Tuesday, 6 March 2012

Food security

Last week, one of my lunches was a Thai Chicken 'lunch pot' from the condemned food counter at Tesco (less than half price of course). While it was heating, I read the ingredients list and was horrified to discover that the country of origin for the chicken was Thailand!

I have nothing against the Thais exporting meat, but surely it does not make economic or environmental sense to import chicken for use in a ready meal from 9,000 miles away? Not when there are probably a million chicken farms located in between.

Anyway, it got me thinking of the issue of food security. The next World War will probably be fought over access to food and water, when Global Warming and an ever increasing population exacerbate current food shortages.  Low lying areas will flood as the polar ice-caps melt, while drought zones will get even less rainfall. To avoid catastrophe, surely it is up to every country to encourage their population to grow as much food as possible in the most environmentally friendly way possible?  Shouldn't they encourage supermarkets and food businesses to buy locally?

This argument isn't as straight-forward as it may initially seem.  With all the best intentions in the world, can Britain feed itself?  Even in the 1930's, Britain did not produce enough food to feed it's population.  For more than 50 years prior to World War 2, Britain's agricultural sector was trapped in an economic depression while cheap imports kept prices low and farmers went bankrupt.  Food production fell during that time.
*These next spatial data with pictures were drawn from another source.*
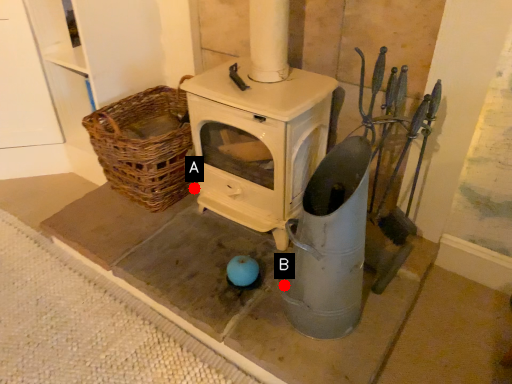
Question: Two points are circled on the image, labeled by A and B beside each circle. Which point is closer to the camera taking this photo?

Choices:
 (A) A is closer
 (B) B is closer

Answer: (B)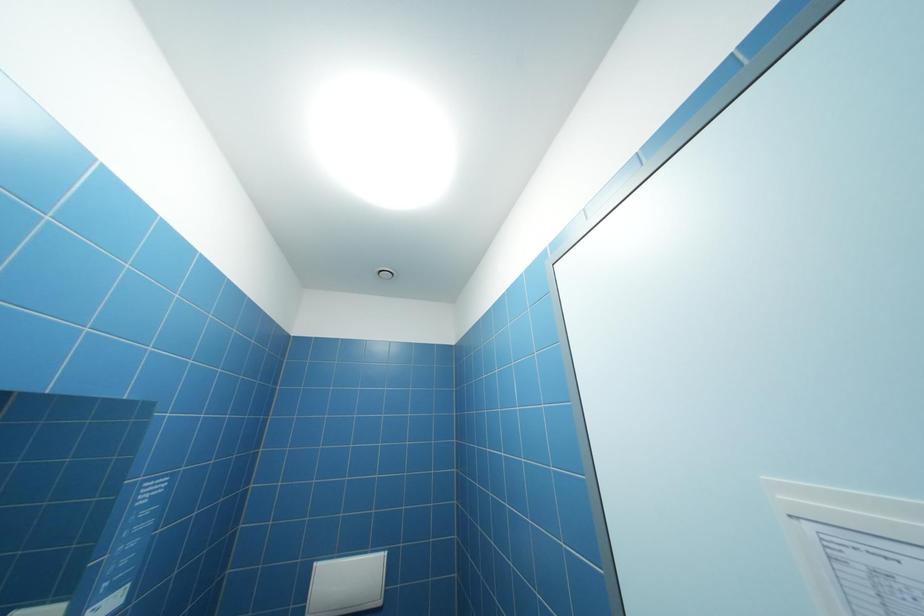
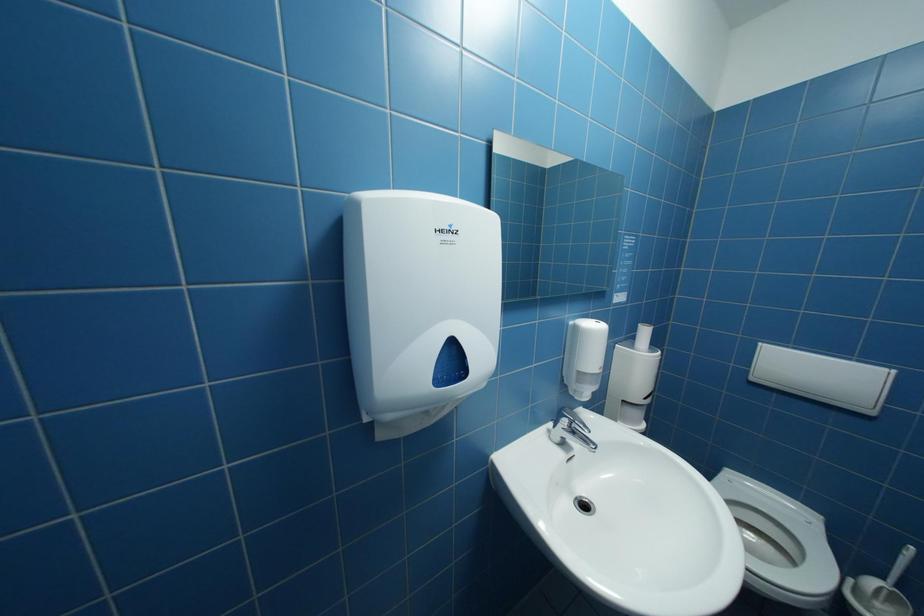
How did the camera likely rotate?

The camera's rotation is toward left-down.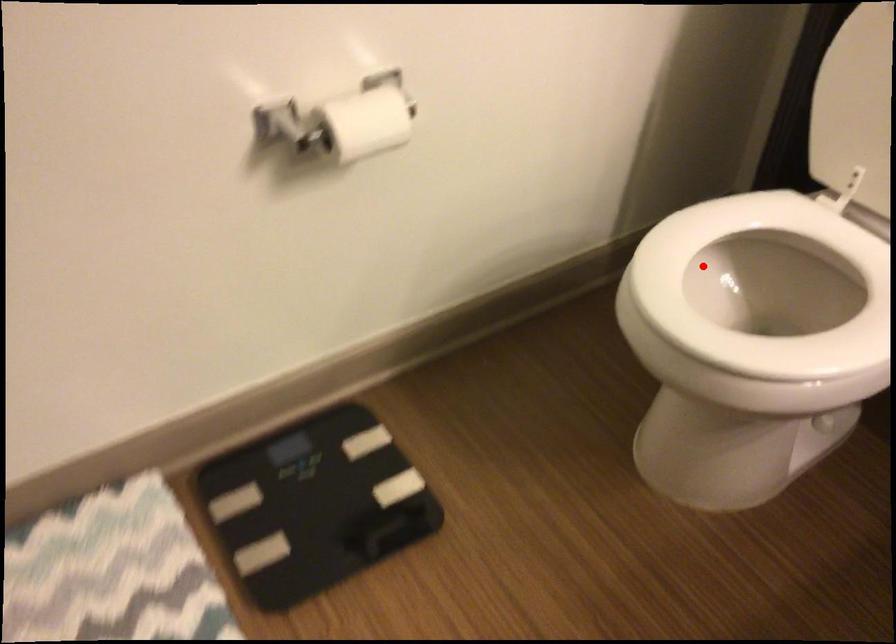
After the War, the huge push into factory farming was driven by the need for food security but, as a result, we now have green deserts of monoculture, where the soil has been depleted of nutrients because crops are no longer rotated, leaving the farms dependent on fertilisers. 

Animals were confined to "factory farms", where their welfare was severely compromised in order to squeeze more chickens/pigs/cattle into smaller and smaller spaces.  This is changing, but if we provide farm animals with sufficient space, fresh air, daylight and fresh food to enable a decent standard of welfare, will we produce enough food?  Is the even sufficient land available?

In addition, there are things we just can't grow:  rice, hard wheat suitable for bread, many fruits.

On the flip side, enterprising farmers in Africa and Asia have created businesses growing food for Britain.  A large proportion of fresh produce in our supermarkets is imported from places like Kenya.  Traditional British varieties of potatoes are imported from Egypt.  These farmers are creating wealth for themselves and paying a living to their workers, reducing their need for international aid to survive.  By buying British, will we deprive these people of the chance to better themselves and their nations?  Or are the contracts placed with these farms actually driving up local food prices beyond the budgets of the locals and diverting food to Europe which would otherwise feed them?  Are we exporting the worst of our current food production practices to them, in order to keep down costs?  Will we damage their farming environment, like we've damaged our own?

I wonder whether the French tolerate food imports in the same way as we do, since a walk through Carrefour leaves the impression that they're rather pay more for good food that is locally produced rather than buy cheap imports.  In their street markets, usually the person selling fresh produce is the farmer who grew it. They are proud of their local food producers and I understand that attitude.  I know the people who grow my vegetables and where they source their eggs.  I hope my butcher purchases his meat from ethical sources.  Personally, I do not want my food to travel thousands of miles around the world unless it is moving under it's own power (flying, walking or swimming).  I'd like to grow more of my own food, particularly the things our farmer doesn't grow (aubergine, peppers).

See what I mean?  This isn't a simple argument.  Where do we go from here?